A narrativa oficial sustenta que a Gaesa funciona como um braço operacional de resiliência. O governo argumenta que o lucro gerado pelo grupo é revertido inteiramente na sustentação de serviços essenciais. A lista de justificativas inclui a construção de 10 mil residências, investimentos robustos na rede de educação infantil e obras de engenharia complexas, como a termelétrica de Holguín e sistemas de transposição de águas. Segundo o comunicado, esses ativos foram os pilares que permitiram ao país suportar o colapso logístico causado pela pandemia de Covid-19.
Por trás das críticas americanas, Havana enxerga uma manobra política. A intenção, segundo a administração de Miguel Diaz-Canel, é desencorajar parceiros comerciais internacionais. O objetivo final de Washington seria o isolamento absoluto — diplomático, financeiro e energético — forçando um descrédito institucional capaz de inviabilizar o projeto social cubano. A pressão é crescente: no início de maio, a canadense Sherritt International interrompeu sua joint venture de mineração de níquel, cedendo às ordens executivas emanadas da Casa Branca.
A tensão tem raízes palpáveis no dia a dia da ilha. A restrição na importação de derivados de petróleo já deixou a população sem o combustível por meses seguidos, reflexo direto de um cenário onde o preço de alimentos disparou e o transporte público ruiu. Para muitos habitantes de Havana, a situação atual é o estágio mais severo vivido nas últimas décadas.

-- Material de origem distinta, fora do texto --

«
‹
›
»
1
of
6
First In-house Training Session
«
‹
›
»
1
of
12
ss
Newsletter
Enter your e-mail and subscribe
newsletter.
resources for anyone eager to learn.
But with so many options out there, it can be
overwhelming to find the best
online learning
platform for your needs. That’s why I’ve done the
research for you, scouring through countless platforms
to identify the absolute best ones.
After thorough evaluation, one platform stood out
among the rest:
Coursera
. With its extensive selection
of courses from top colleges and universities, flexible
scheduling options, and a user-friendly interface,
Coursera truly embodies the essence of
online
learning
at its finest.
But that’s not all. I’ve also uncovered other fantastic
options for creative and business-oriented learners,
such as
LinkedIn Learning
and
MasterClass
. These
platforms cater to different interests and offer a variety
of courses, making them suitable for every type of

A historiadora Caridade Massón Sena, professora visitante na Universidade Federal de Uberlândia, oferece uma visão cética sobre as intenções norte-americanas. Ela aponta que o turismo é frequentemente alvo dessas alegações por ser o setor que mais injeta divisas no caixa nacional. Contudo, a acadêmica ressalta que as acusações de corrupção sistêmica carecem de provas materiais. Enquanto o embate discursivo se intensifica nos corredores diplomáticos, o país lida com os apagões constantes e o esvaziamento das prateleiras subsidiadas pelo Estado, sentindo o peso real de um conflito que há muito deixou de ser apenas retórico.